Your answer should be every line below that includes the word "flow".

## Stored data
[Start of Attachment]

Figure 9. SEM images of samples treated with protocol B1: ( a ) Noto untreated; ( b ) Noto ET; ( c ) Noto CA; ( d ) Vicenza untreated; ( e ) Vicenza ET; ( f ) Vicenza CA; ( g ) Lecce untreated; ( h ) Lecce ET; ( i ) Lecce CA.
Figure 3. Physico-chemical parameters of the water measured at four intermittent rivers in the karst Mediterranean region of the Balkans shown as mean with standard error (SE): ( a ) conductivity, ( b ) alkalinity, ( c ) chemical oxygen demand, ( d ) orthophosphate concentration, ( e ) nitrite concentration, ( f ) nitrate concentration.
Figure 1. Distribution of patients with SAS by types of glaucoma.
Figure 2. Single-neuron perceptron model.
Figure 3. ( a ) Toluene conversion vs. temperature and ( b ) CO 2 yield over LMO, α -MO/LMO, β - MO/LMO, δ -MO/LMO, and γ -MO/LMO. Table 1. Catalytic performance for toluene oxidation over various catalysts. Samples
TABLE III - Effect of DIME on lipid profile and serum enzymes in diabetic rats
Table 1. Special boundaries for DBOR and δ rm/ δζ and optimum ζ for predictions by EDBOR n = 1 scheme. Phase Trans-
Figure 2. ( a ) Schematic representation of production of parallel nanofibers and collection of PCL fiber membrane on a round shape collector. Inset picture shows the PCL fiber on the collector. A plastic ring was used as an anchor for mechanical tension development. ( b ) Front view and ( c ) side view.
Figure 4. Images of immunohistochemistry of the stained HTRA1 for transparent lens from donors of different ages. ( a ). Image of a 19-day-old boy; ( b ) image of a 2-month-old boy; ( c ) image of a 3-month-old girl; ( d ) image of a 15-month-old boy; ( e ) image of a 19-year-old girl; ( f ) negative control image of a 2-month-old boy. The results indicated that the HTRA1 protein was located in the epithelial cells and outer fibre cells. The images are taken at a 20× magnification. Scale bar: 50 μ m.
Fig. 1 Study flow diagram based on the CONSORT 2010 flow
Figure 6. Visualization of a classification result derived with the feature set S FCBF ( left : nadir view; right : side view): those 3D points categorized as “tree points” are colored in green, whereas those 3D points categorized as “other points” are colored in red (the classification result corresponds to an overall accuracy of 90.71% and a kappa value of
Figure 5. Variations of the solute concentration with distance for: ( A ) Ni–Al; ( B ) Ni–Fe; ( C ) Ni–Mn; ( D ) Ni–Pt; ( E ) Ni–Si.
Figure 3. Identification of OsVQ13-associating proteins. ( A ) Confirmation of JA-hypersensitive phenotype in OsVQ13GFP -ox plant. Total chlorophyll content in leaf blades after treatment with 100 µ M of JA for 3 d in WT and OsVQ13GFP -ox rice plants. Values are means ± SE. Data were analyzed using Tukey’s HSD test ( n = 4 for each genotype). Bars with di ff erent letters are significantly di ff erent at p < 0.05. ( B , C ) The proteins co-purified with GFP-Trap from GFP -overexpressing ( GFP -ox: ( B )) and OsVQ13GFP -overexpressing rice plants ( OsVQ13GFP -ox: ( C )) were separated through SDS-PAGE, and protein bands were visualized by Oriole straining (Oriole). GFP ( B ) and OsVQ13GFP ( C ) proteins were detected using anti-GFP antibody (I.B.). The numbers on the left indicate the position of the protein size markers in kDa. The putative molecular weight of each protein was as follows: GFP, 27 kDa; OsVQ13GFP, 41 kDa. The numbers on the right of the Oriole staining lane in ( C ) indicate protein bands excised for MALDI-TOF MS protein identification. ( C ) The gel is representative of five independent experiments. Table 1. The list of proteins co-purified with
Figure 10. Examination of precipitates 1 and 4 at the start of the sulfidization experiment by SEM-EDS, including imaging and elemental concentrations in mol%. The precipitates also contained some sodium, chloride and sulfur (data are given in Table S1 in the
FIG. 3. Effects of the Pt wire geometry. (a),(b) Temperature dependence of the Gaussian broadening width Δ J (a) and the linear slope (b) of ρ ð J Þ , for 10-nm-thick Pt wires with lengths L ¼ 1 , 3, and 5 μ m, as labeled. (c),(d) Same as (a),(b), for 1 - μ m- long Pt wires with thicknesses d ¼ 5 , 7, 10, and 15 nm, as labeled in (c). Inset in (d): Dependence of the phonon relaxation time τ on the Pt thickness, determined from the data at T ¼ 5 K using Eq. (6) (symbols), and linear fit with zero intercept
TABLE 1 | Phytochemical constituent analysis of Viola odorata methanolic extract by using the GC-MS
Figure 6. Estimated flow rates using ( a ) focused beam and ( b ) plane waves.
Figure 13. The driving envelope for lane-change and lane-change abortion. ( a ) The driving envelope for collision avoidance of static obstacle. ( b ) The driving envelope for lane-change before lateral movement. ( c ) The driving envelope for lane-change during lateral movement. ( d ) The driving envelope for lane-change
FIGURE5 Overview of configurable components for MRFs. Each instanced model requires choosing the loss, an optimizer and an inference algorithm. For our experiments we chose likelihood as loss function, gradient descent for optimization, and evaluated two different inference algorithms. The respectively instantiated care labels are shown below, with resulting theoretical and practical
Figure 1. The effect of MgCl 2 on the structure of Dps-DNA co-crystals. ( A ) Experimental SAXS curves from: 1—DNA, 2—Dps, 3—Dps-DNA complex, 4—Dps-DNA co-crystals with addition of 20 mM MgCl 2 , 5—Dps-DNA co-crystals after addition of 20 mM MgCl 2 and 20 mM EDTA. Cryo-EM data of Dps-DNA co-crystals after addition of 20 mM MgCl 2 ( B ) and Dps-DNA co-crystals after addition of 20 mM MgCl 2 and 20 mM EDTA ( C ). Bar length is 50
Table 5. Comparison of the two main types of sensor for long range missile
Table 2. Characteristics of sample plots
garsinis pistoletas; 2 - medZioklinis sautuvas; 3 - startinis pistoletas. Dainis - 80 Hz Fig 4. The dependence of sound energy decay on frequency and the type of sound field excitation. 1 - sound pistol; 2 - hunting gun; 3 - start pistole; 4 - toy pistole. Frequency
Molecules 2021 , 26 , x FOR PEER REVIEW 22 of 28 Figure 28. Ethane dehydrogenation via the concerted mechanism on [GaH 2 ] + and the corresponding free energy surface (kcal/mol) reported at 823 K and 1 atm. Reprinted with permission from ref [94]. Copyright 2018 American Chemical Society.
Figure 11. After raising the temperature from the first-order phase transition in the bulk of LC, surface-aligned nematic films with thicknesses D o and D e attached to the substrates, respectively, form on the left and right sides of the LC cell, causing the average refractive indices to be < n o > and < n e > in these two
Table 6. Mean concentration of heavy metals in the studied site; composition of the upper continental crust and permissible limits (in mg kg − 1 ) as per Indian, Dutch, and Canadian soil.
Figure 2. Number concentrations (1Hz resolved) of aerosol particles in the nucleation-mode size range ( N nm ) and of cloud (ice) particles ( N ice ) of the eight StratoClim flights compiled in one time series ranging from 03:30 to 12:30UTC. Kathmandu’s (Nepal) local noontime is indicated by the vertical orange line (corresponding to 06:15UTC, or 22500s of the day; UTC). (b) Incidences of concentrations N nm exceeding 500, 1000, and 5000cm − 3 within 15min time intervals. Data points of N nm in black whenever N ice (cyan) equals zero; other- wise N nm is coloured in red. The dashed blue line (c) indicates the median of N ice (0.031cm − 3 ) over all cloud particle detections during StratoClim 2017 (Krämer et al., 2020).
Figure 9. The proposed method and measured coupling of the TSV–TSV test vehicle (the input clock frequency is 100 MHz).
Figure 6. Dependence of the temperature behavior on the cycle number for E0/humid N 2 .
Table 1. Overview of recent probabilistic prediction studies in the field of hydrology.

[End of Attachment]

## Answer box
Fig. 1 Study flow diagram based on the CONSORT 2010 flow
Figure 6. Estimated flow rates using ( a ) focused beam and ( b ) plane waves.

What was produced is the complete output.